Q. It’s okay to change canonicals to another product in case the original canonical product page is out of stock

  • (45:43) Canonicals can be changed over time. The only thing that could happen is that it takes a while for Google systems to recognise that because the real canonical is being changes and Google systems generally try to keep the canonical stable. The kind of situation that should especially be avoided is the one where Google fluctuates between two URLs as canonicals just because the signals are kind of similar, so probably there will be some latency involved in switching over.

Q. Even if Google Alerts tells that there are spammy backlinks to a website, Google still recognises spammy backlinks and doesn’t index them

  • (49:55) John says, that based on his observations, Google Alerts essentially tries to find content as quickly as possible and alert the website owner of that. And the assumption is that it picks up things that can be seen for search before Google does a complete spam filtering. So if these spammy links are not being indexed, if they don’t show up on other tools, John suggests simply ignoring them

Ads on a Page

Q. Too many ads on a page can affect user experience in such a way, that the website doesn’t really surface anywhere

  • (57:50) The person asking the question talks about a case of a news website that looks good but has too many ads on the pages and that doesn’t surface anywhere.

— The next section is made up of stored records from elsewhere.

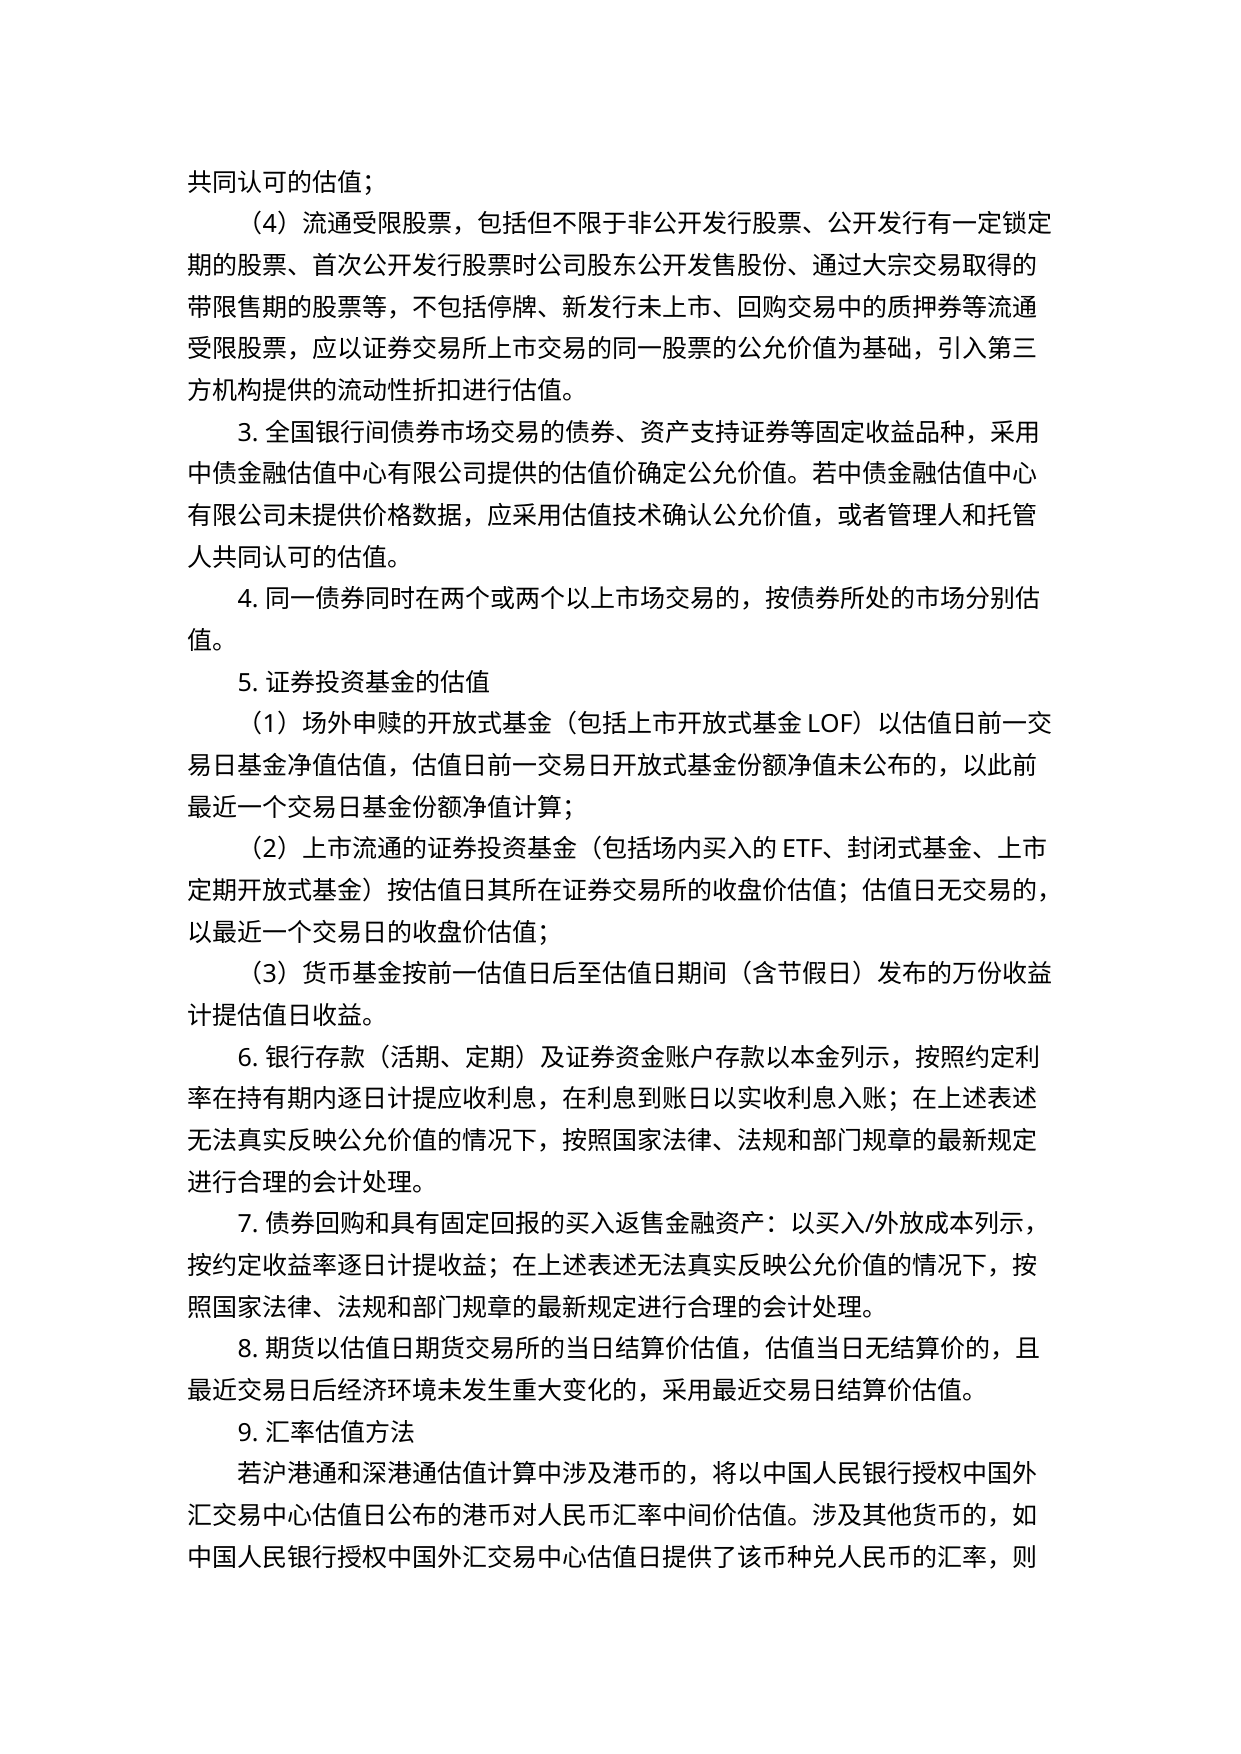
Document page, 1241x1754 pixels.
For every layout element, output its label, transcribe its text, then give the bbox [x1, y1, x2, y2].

text 5. 证券投资基金的估值 [187, 662, 1053, 698]
text （4）流通受限股票，包括但不限于非公开发行股票、公开发行有一定锁定期的股票、首次公开发行股票时公司股东公开发售股份、通过大宗交易取得的带限售期的股票等，不包括停牌、新发行未上市、回购交易中的质押券等流通受限股票，应以证券交易所上市交易的同一股票的公允价值为基础，引入第三方机构提供的流动性折扣进行估值。 [187, 204, 1053, 407]
text （3）货币基金按前一估值日后至估值日期间（含节假日）发布的万份收益计提估值日收益。 [187, 954, 1053, 1032]
text 7. 债券回购和具有固定回报的买入返售金融资产：以买入/外放成本列示，按约定收益率逐日计提收益；在上述表述无法真实反映公允价值的情况下，按照国家法律、法规和部门规章的最新规定进行合理的会计处理。 [187, 1204, 1053, 1323]
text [187, 1454, 1053, 1573]
text （1）场外申赎的开放式基金（包括上市开放式基金LOF）以估值日前一交易日基金净值估值，估值日前一交易日开放式基金份额净值未公布的，以此前最近一个交易日基金份额净值计算； [187, 704, 1053, 823]
text 3. 全国银行间债券市场交易的债券、资产支持证券等固定收益品种，采用中债金融估值中心有限公司提供的估值价确定公允价值。若中债金融估值中心有限公司未提供价格数据，应采用估值技术确认公允价值，或者管理人和托管人共同认可的估值。 [187, 412, 1053, 573]
text 4. 同一债券同时在两个或两个以上市场交易的，按债券所处的市场分别估值。 [187, 579, 1053, 657]
text 6. 银行存款（活期、定期）及证券资金账户存款以本金列示，按照约定利率在持有期内逐日计提应收利息，在利息到账日以实收利息入账；在上述表述无法真实反映公允价值的情况下，按照国家法律、法规和部门规章的最新规定进行合理的会计处理。 [187, 1037, 1053, 1198]
text （2）上市流通的证券投资基金（包括场内买入的ETF、封闭式基金、上市定期开放式基金）按估值日其所在证券交易所的收盘价估值；估值日无交易的，以最近一个交易日的收盘价估值； [187, 829, 1053, 948]
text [187, 162, 1053, 198]
text 9. 汇率估值方法 [187, 1412, 1053, 1448]
text 8. 期货以估值日期货交易所的当日结算价估值，估值当日无结算价的，且最近交易日后经济环境未发生重大变化的，采用最近交易日结算价估值。 [187, 1329, 1053, 1407]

He wonders if the overabundance of ads might cause such a low visibility, even though usually that is affected by many different factors at the same time. John says that while it is hard to conclude for sure, it could have an effect, and maybe even a visible effect. So in particular, within the page experience algorithm, there is a notion of above default content, and if all of that is ads, then it’s hard for the Google systems to recognise useful content. That might be true especially with regards to news content, when the topics are very commoditised in that there’re different outlets reporting on the same issue. That could push Google systems over the edge and if it’s across the site on a bigger scale, there might be an effect on the website. Another participant of the hangout adds that it also might affect the loading speed and contribute to poor user experience from that side too.